Docs / Use Cases / AI Agent Company: Outcome-Based Billing with Long Reservations
OUTCOME-BASED · LONG RESERVATIONS · SPEND CAPS

AI Agent Company: Outcome-Based Billing with Long Reservations

How to bill for work, not seats — model an AI agent company (AI SDR, AI paralegal, AI bookkeeper) with outcome-based pricing, long-running reservations, variable cost pass-through, and per-customer spend caps.
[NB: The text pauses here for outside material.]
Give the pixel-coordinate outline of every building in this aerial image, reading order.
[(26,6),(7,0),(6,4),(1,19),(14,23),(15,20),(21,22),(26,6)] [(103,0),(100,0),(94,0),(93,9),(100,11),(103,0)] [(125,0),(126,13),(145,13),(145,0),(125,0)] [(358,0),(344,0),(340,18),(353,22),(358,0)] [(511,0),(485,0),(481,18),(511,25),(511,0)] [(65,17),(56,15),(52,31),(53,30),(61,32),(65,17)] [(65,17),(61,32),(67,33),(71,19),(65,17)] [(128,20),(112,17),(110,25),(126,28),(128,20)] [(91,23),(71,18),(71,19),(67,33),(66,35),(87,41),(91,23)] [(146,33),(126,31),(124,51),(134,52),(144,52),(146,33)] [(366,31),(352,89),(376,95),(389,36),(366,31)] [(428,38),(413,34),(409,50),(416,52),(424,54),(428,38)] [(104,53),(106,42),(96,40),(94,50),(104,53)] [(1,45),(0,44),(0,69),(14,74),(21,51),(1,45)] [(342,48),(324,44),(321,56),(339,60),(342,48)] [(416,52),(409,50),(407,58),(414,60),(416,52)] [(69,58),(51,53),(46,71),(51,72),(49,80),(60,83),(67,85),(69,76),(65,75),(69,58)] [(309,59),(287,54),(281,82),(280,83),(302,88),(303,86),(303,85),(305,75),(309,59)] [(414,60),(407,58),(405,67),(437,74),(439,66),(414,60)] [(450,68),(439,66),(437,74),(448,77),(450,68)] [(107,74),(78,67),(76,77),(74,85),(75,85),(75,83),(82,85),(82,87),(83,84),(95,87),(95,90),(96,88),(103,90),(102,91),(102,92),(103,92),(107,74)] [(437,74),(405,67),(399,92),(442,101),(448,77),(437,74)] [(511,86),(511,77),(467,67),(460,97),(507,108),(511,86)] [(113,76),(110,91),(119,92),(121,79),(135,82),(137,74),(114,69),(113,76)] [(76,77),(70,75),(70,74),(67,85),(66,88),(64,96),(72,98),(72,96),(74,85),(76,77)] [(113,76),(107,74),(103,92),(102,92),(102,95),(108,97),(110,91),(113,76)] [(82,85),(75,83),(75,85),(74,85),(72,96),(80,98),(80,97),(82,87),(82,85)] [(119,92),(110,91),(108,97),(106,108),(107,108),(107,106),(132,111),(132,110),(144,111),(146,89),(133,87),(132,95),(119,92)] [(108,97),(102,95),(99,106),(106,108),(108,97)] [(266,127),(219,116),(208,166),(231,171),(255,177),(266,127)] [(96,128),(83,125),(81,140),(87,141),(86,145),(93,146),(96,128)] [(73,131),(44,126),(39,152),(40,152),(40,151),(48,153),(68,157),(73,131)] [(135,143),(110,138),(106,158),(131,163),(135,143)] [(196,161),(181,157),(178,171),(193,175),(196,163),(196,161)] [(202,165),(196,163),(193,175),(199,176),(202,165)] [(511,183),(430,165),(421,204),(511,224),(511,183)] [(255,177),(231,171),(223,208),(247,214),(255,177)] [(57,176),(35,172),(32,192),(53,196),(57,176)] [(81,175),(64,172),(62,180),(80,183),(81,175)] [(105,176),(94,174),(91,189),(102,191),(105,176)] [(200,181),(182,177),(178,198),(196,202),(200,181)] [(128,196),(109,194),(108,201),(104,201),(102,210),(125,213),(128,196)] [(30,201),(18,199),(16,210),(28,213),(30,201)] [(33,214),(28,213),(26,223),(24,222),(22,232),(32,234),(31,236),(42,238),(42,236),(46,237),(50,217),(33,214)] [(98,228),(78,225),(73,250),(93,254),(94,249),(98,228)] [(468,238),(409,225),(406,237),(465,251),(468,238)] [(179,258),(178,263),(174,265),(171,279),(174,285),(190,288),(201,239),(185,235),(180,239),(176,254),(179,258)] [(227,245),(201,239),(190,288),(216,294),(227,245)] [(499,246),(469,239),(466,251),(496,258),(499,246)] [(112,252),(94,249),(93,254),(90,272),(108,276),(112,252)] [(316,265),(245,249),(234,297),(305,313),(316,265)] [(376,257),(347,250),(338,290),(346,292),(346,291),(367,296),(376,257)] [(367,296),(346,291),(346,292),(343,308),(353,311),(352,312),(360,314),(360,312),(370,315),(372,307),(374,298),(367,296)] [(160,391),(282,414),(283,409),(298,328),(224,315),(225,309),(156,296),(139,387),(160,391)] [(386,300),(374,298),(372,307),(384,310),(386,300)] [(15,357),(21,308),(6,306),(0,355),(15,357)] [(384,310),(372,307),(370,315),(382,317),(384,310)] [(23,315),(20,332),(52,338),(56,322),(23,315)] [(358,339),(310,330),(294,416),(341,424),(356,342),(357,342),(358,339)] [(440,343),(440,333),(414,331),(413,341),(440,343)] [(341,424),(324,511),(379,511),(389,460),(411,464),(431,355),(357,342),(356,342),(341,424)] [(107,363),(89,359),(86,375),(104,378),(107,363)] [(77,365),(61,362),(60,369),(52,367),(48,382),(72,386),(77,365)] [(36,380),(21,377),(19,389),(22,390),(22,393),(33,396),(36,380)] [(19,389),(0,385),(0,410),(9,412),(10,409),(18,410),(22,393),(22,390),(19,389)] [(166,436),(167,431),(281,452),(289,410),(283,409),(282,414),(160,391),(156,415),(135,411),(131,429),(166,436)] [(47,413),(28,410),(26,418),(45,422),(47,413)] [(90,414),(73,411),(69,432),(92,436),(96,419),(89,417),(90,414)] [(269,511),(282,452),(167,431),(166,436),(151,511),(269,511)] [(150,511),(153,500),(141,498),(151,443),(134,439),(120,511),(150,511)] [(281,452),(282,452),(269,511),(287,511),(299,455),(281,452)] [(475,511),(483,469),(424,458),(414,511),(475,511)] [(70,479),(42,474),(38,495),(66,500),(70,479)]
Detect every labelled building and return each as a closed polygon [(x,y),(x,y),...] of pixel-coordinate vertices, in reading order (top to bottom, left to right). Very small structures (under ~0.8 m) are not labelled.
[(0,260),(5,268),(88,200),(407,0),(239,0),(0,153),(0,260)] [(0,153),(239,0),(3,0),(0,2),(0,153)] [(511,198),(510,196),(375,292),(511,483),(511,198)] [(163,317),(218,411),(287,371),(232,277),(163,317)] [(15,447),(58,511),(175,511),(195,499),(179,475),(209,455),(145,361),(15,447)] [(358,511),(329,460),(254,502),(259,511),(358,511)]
Inspired by: AI SDR, AI bookkeeping, AI paralegal, AI support, AI recruiting, the services-dollar thesis

Mental Model

Think of this as the shape AI-native services companies are converging on: you sell work, not seats — closed tickets, reviewed contracts, sent outbound emails. Each outcome kicks off a multi-step agent run that holds credits for minutes or hours, commits actual cost on success, and refunds the customer on failure.

Quick Take
The outcome is the billable unit — 1 closed ticket = N credits, tuned from real LLM cost
Long reservations (minutes to hours) with generous TTL for multi-step agent workflows
Commit actual cost — agent runs have 10× cost variance; price tiers or actual_units absorb it
Release on failure = "no outcome, no charge" — a pricing-page promise customers understand
Per-customer spend caps so one runaway account can't blow up your LLM bill overnight

AI Agent Company

Pattern: outcome-based metering + long reservations + spend caps.

The problem

You’re building an AI-native company that sells work, not software. Your customers pay for outcomes — closed support tickets, reviewed contracts, sent outbound emails, reconciled invoices, qualified leads. Each outcome kicks off a multi-step agent workflow that takes minutes to hours, burns a variable amount of LLM cost, and may fail halfway.

Seat-based billing doesn’t fit. Neither does per-token billing (your customers don’t want to think in tokens). You need:

  • Outcome as the unit of value — bill per closed ticket, not per API call
  • Long reservations to hold estimated cost during agent runs that take minutes or hours
  • Commit the actual cost at job completion — the agent might use 10× more or less LLM than estimated
  • Release on failure — if the agent can’t complete the outcome, the customer isn’t charged
  • Per-customer spend caps so one runaway customer can’t 10× your LLM bill overnight
  • Hybrid pricing — a monthly retainer that includes N outcomes, then metered overage beyond that

This is the pattern the next wave of AI-native companies are converging on: AI SDR, AI bookkeeping, AI paralegal, AI support, AI recruiting. Their billing shape is different enough from classic SaaS that it deserves its own walkthrough.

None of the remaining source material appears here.